───── 元の文章 ─────

対バンの人たちもアルバイトや会社員をしながらバンドをやっている人がほとんどで、それなりに有名なバンドのメンバーでもバイトしながら活動しているという話はしょっちゅう耳にしました。

◆ちょっと余談
余談ですが、僕のやっていたバンドが主催で地元のライブハウスで海外バンドの来日ツアーをサポートしたことがありました。

ライブ終演後、ライブハウスの外に出たら大学生くらいのお客さんたちに「めちゃくちゃよかったっす!」と声をかけられて音楽トークで盛り上がってるところに、うちのバンドのメンバーに「(会場代とチケットノルマの)清算だよ!」と呼び出されたので、「ちょっと用事があるから行くね、ありがとね!」とお客さんたちに声をかけてその場を立ち去ると、その子たちが「え、あのバンドでもギャラもらってるんじゃなくてお金払ってるの...?」と話しているのが後ろから聞こえたのをよく覚えています。

たぶん彼らもバンドマンだったんじゃないかと思うけど、夢を壊すようなことをしてしまって申し訳なかったなぁとふと思い出すことがあります。。

実際、精算でライブハウスの箱代と海外バンドへのギャラを払ったらプラマイゼロか若干マイナスくらいだったので経済的には夢もクソもないですけどね。。笑

「バンドマンはお金がない」のには理由がある

僕はライブハウスで働いたことはないですがバンド活動を通じて近くで見ていて思ったのは、ライブハウス側も『お金はないけど夢はあるバンドマンたち』からお金を徴収することでどうにかお店を運営できているのだと思います。

─────

やること. バンド活動を語った本文のうち、「ライブ終演後、ライブハウスの」で始まり「こえたのをよく覚えています。」で終わるまでの部分を、一字も変えずにそのまま返してください。 この先の行は、本文とは別の出典から取ったものです。

───── 提供データ ─────

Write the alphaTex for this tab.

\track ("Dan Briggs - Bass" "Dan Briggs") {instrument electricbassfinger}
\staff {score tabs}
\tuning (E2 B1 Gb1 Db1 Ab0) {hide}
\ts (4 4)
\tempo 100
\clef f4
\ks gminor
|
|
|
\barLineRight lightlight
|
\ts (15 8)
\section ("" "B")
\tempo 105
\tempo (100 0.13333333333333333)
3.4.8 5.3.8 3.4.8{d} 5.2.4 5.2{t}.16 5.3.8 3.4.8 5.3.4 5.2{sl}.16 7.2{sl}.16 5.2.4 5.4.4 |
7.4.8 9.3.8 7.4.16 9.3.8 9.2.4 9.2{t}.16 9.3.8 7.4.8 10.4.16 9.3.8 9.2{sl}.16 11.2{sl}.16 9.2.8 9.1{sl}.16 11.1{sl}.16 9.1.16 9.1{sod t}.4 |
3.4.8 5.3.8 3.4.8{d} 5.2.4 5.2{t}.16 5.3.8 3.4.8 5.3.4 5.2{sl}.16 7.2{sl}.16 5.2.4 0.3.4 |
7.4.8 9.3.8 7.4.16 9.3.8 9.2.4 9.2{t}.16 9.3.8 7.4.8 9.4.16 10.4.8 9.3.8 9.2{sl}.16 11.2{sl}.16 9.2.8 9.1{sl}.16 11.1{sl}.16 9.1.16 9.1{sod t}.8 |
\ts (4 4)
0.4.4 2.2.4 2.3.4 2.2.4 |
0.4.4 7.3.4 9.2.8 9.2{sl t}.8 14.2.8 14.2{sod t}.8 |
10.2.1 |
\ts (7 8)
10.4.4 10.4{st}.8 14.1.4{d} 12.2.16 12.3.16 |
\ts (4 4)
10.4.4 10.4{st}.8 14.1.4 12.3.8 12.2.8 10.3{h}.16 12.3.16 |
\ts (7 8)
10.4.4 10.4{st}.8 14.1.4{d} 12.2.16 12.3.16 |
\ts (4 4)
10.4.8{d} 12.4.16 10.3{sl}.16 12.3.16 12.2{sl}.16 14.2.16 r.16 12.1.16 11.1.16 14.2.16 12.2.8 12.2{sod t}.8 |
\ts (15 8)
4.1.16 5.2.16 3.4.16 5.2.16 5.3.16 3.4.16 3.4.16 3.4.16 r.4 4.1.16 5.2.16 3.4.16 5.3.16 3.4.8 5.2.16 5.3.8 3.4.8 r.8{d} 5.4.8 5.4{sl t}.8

─────

解答.
ライブ終演後、ライブハウスの外に出たら大学生くらいのお客さんたちに「めちゃくちゃよかったっす!」と声をかけられて音楽トークで盛り上がってるところに、うちのバンドのメンバーに「(会場代とチケットノルマの)清算だよ!」と呼び出されたので、「ちょっと用事があるから行くね、ありがとね!」とお客さんたちに声をかけてその場を立ち去ると、その子たちが「え、あのバンドでもギャラもらってるんじゃなくてお金払ってるの...?」と話しているのが後ろから聞こえたのをよく覚えています。